Weigh In 3/30/10 – Monday DID Come

First, the cat’s out of the bag!  I told my mom about my blog!   I know!  *gasp*  But Mr. Carmine Famiglietti mentioned it on my Facebook page (my fault for not telling him it was a secret!) and since I couldn’t bring myself to delete his comment, I figured I’d spill the beans since she’d probably see it anyway.  And I didn’t want her to find out like that.  So if y’all would give my mom a great big “Hi,” I would appreciate it!

My mom’s one of my best friends in this world, so supportive, so it shouldn’t change my writing too much.

At least now she won’t look at me like I’m nuts when I’m doing things like taking pictures of Reese’s Easter Eggs at the grocery store.  🙂

Now for the good stuff….drumroll please…..I lost:

2.7 pounds this week!!!!  Yahooo!  That means two awesome things:

  • I am back to having lost 91 pounds again! (Come on 100!)
  • I’ve lost a total of 10.8 lbs just in the last four weeks alone!

Now, I’m wondering when I’m going to start actually seeing it and feeling it….

Most (okay all) of you know that I was on a long sabbatical for a while.  I didn’t blog, I didn’t read blogs, I didn’t track my food, I ate whatever I wanted, whenever I wanted.  It was never an intentional thing.  It came on gradually.  I think I started to realize that if I cheated a bit here and there, then it didn’t really affect my weight all that much.  I got cocky.  I also started to not care as much.  I just wanted to eat.  I like eating.  I like binging.  There I said it.  I don’t like being overweight, but apparently I’ve liked eating more for most of my life.

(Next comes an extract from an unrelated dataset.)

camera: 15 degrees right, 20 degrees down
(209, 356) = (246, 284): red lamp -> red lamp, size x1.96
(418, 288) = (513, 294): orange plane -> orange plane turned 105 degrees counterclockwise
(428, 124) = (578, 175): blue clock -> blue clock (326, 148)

Throughout this period of eating free-for-all, especially when I realized how quickly I was re-packing on the pounds, I kept telling myself that “this is the last day.  Tomorrow, I’m right back on it.”  And yet, tomorrow always had something new to tempt me with: more ice cream, more pizza (can I hear a collective yum?), donuts at work, an offer to go out to eat.  It was always tomorrow, and yet it was the tomorrow that never came.

My mom can attest to the fact that I constantly said, “this is the last weekend.  First thing Monday, I’m back on it.”  Well, for many months, Monday never came either.

Back when I was first fortunate enough to see the movie, “Lbs.,” which you all know I’ve been raving about, I wrote a review entitled “Monday Came” (back on 2/23/10).  At the very end of it, I said that my Monday had come.  This is what I said:

Carmine’s character, Neil, states this in the trailer: “Monday came and I started.  . . .  How many times?  It might be a thousand.  But on 1,001, I started.”

Well, today is my Monday #1,001 (give or take) and I’m starting.  I’m going to do it.

When I wrote that, I wasn’t sure if I was telling the truth or if I was just saying it to be saying it.  I had hoped that it was true, but I didn’t trust myself enough to know for sure.

Well, you know what?  My Monday DID come.  I AM doing it.  So what about you?  Has your Monday come?